Many solutions had better memory management than in solution #1. But many solutions still paid little attention to memory management. Either memory is leaked, or clients are expected to provide all memory management. The latter is fine for a test driver but won't usually work in the real world. In particular, in Assignment 3 users are allowed to create new cells at well at runtime. So the spreadsheet has to be able to add new cells dynamically, and it should manage their memory. It is not usually possible to retrofit reasonable memory management onto a design which doesn't take it into account -- things often need to be redesigned.

Cell Storage Mechanisms and Cell Access

There were three basic solutions for storing the Cell objects within a spreadsheet. One is to use the "array of arrays" or "vector of vectors" approach. This is the approach I used in my solution. Another is to use a single 1D array or vector, but use arithmetic -- (row*NUMCOLS+col) -- to map a 2D coordinate system onto the 1D container. Either of these solutions is reasonable. (The second one may run into problems when the container needs to be dynamically expanded without losing its current contents, but as long as it's well encapsulated within Spreadsheet it can be changed to a different mechanism without affecting the rest of the system.)

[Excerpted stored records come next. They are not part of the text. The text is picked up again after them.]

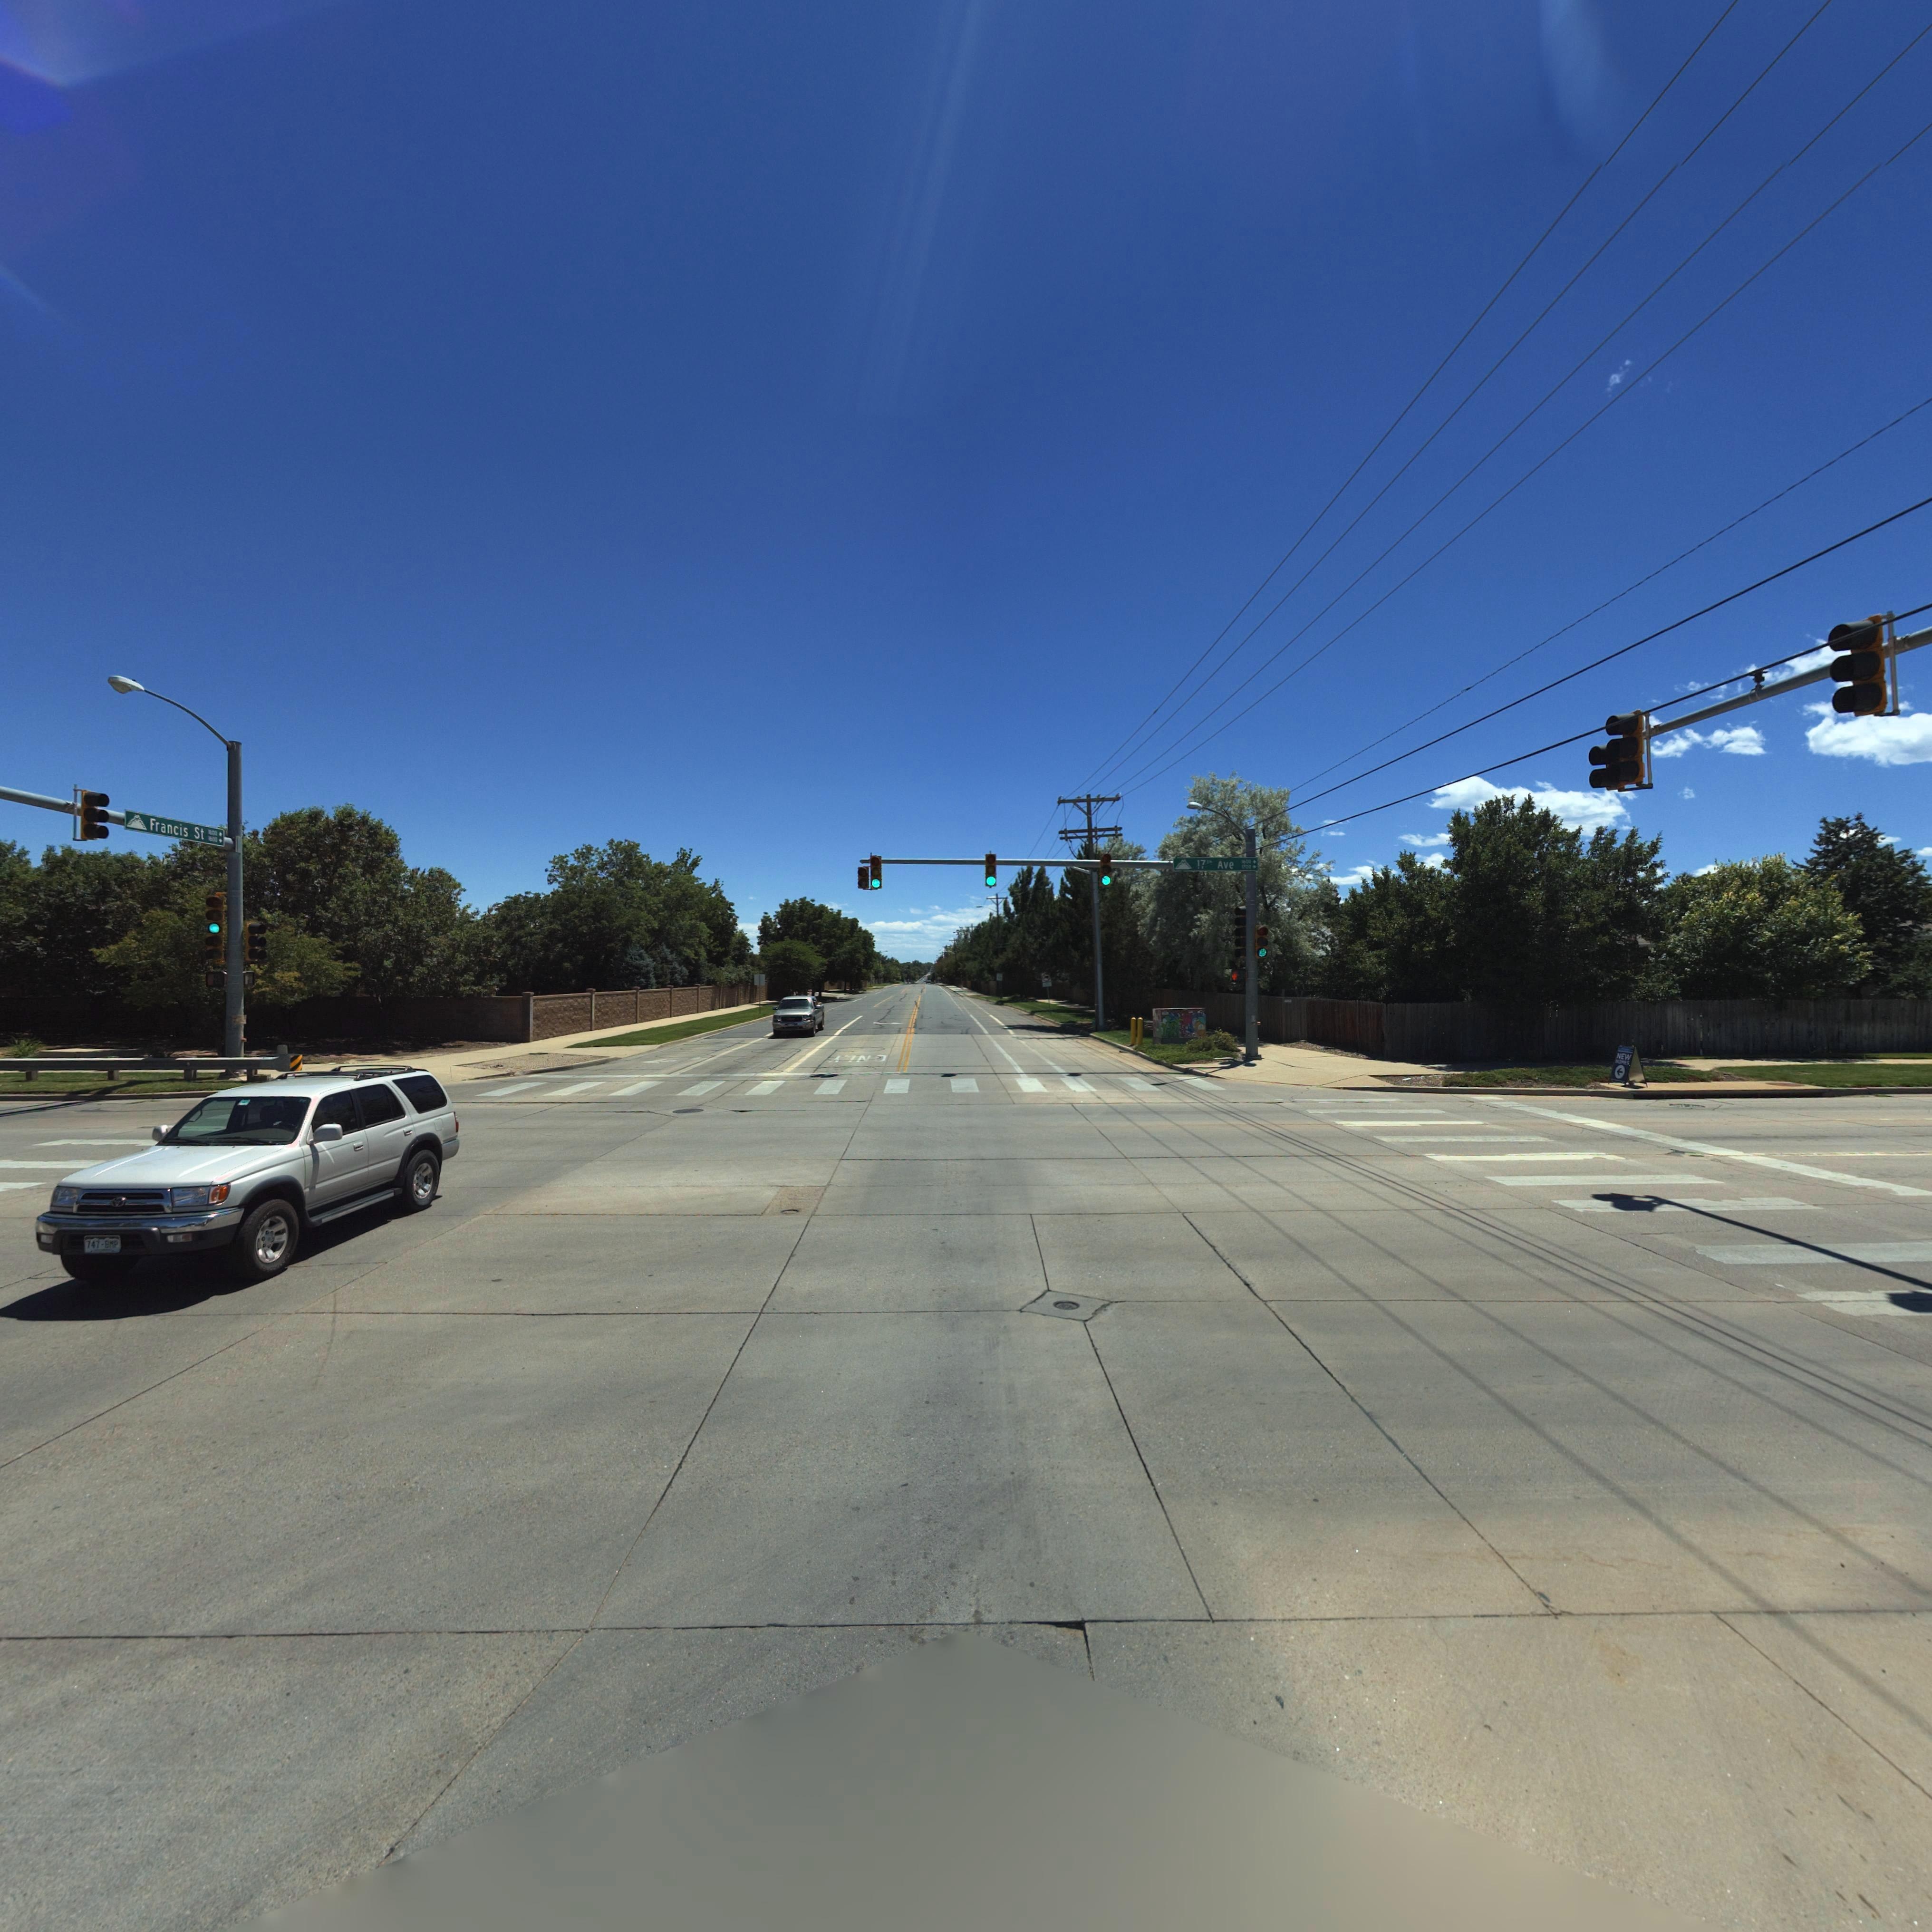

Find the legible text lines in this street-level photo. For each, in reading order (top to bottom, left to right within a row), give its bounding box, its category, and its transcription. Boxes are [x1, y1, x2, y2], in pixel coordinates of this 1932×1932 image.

[148, 817, 204, 840] StreetName: Francis St
[207, 835, 223, 843] StreetNumberRange: 1600 ->
[1196, 859, 1234, 869] StreetName: 17th Ave
[1240, 859, 1251, 864] StreetNumberRange: 1600
[1241, 864, 1257, 869] StreetNumberRange: 1700 ->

A third solution is to use a sequence of Cells -- typically a list -- and store the row, column coordinates with each cell. Accessing a cell is done by linear search which looks for a cell with specific row, column values. Only cells with actual values need to be stored in this system (it's sparse). This solution has some appeal, but suffers from one big drawback: The lookup time is proportional to the total number of cells, i.e., it's O(n). Now consider the following typical loop to display the contents of the spreadsheet:

for(int row=0;row<numrows;++row) {
    for(int col=0;col<numcols;++col) {
        cout << getCell(row,col);
    }
    cout << endl;
}

If getCell() takes O(n) time, how much time does the entire loop take? Answer: O(n^2). Is this a problem? Not for our simple 3x4 spreadsheet. But scale it up, and you'll start to run into difficulties. This is part of our main display loop and we want it to be fast (that's why we are caching the cell values for computed cells). The O(n^2) behavior means that our caching strategy is mostly irrelevant. So it's probably not a good fit for our problem..

Another solution, which no one used, would be to use an associative array. Here's an example (this gives the general idea, but details need to be filled in):

typedef map<pair<int,int>, Cell*> CellMap; // pair and map are STL template classes
CellMap cellMap; // Create a map from co-ordinates to Cell pointers
cellMap[pair(3,2)] = new Cell(...); // Insert a cell at 3,2
Cell *c = cellMap[pair(3,2)]; // Retrieve cell at 3,2 (O(log n) time)

Using this data structure, we can access cells in O(log n) time, a big improvement for large spreadsheets. It's also possible to iterate through the container in row-major order and print everything out in O(n) time. This might be an attractive solution if we had a "sparse" spreadsheet with few non-null cells relative to the total size. For instance, if the spreadsheet was 500000x500000, but we only used 100 cells, this might be the superior solution.

But for our application, this is probably not an issue. Sparse spreadsheets are probably fairly rare. This solution also requires more complicated code.

So overall, the first two solutions (array of arrays or a mapping to a 1D array) best fit this problem.